The Flack/Wiese and McCloskey classics are odd because for my editions of The Story About Ping and Make Way for Ducklings, xISBN doesn’t group them with the dozens of other manifestations. If it did, you’d see higher numbers for it than for thingISBN, as is true for Blueberries for Sal. More xISBN oddness, or a grouping failure.
Upshot: In general xISBN knows more about children’s books than thingISBN. However, in some cases xISBN will fail to group your manifestation with others. As usual, group both sets of results together.
x+t t x WC 3 0 3 4 1550745549 A Child’s Treasury of Nursery Rhymes (Denton) 2 0 2 2 0416130127 The Christmas Boot (Denton) 6 0 6 5 0744514401 Granny is a Darling (Denton) 6 1 6 2 0753452243 In the Light of the Moon and Other Bedtime Stories (Denton and McBratney) 1 0 1 1 0439974011 Le carrousel: Un poeme sur l’enfance (Denton and Hutchins) 4 1 4 3 0439949033 A Second is a Hiccup: A Child’s Book of Time (Denton and Hutchins) 4 0 4 3 0439974003 A Second is a Hiccup: A Child’s Book of Time (Denton and Hutchins) 4 0 4 4 0744589258 Two Homes (Denton and Masurel) 4 2 4 4 0763605115 Two Homes (Denton and Masurel) 10 10 1 1 0140502416 The Story About Ping (Flack and Wiese) 19 8 15 25 014050169X Blueberries for Sal (McCloskey) 21 21 1 7 0140501711 Make Way for Ducklings (McCloskey)
A few points:
- For best results, check both xISBN and thingISBN, and combine and de-dupe the results.
- xISBN usually knows more, but sometimes gives back strange results.
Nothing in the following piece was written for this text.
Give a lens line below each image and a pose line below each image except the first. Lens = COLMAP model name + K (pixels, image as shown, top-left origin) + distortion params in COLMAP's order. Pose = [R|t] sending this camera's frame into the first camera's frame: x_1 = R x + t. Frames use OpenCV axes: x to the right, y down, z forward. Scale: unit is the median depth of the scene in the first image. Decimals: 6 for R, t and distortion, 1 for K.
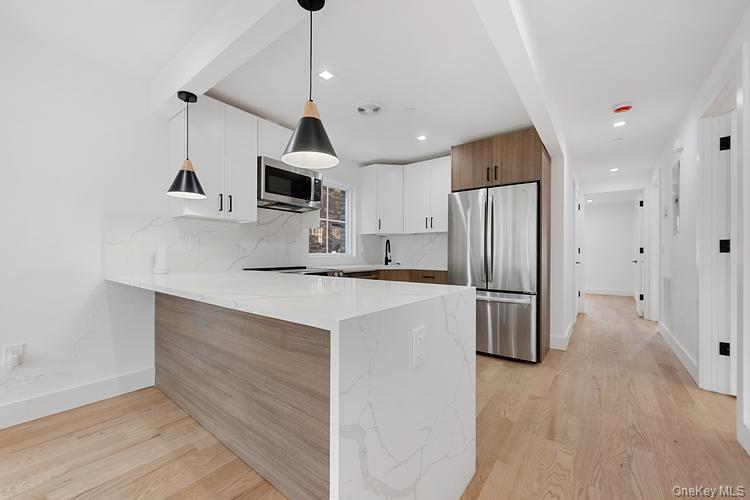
lens RADIAL K [[296.4, 0, 376.5], [0, 296.4, 252.0], [0, 0, 1]] dist [0.001622, 0.000174]
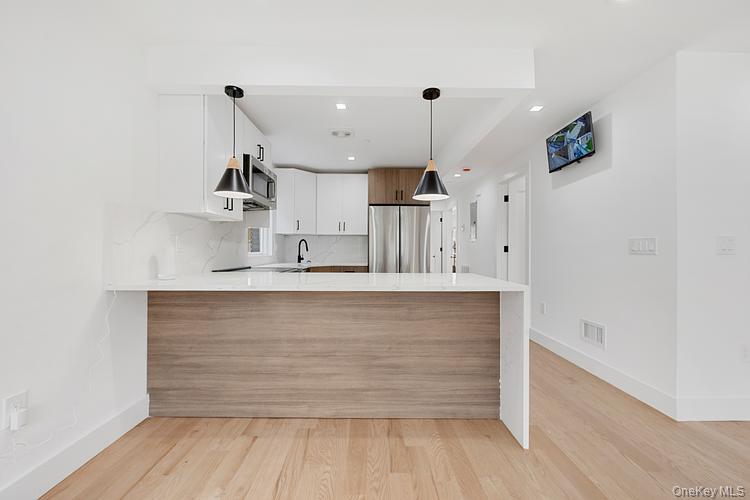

- For a possibly more expansive, though more resource-intensive, set of matching manifestations, form a new set of ISBNs by taking the first results from thingISBN and looking up each ISBN in turn at xISBN, and taking the first results from xISBN and looking up each ISBN in turn at thingISBN. That is, if thingISBN give a result count of 4 ISBNs and xISBN gives 6, look up each of thing’s 4 at xISBN and each of x’s 6 at thing. Form a new set of all the ISBNs returned, and de-dupe. Perhaps thingISBN groups two ISBNs that xISBN has in two different clusters, or vice versa. This would get around the strange behaviour shown above where xISBN only returns 1 result for Make Way for Ducklings: you’d have 20 fresh ISBNs from thingISBN to use when re-searching xISBN.
- xISBN draws on WorldCat, which is made up of data from libraries all over the United States, and many from elsewhere around the world. Libraries do buy a lot of books, and in lots of different editions, and they’ve been doing so for decades. WorldCat’s database is huge, and I wouldn’t underestimate its holdings of any kind of book, be it cheap paperback or expensive academic text.
- On the other hand, LibraryThing’s results are damned impressive. I also wouldn’t underestimate its holdings.
- Its children’s book numbers are low, however. The Kady MacDonald Denton results above make me suspect that it won’t do well on children’s books that have not yet become classics that adults buy for themselves. How many LibraryThing users who are parents catalogue their children’s picture books? And how do those ownership numbers compare to the number of picture books they borrow from the library?
- What about pre-ISBN books? I may test some of them.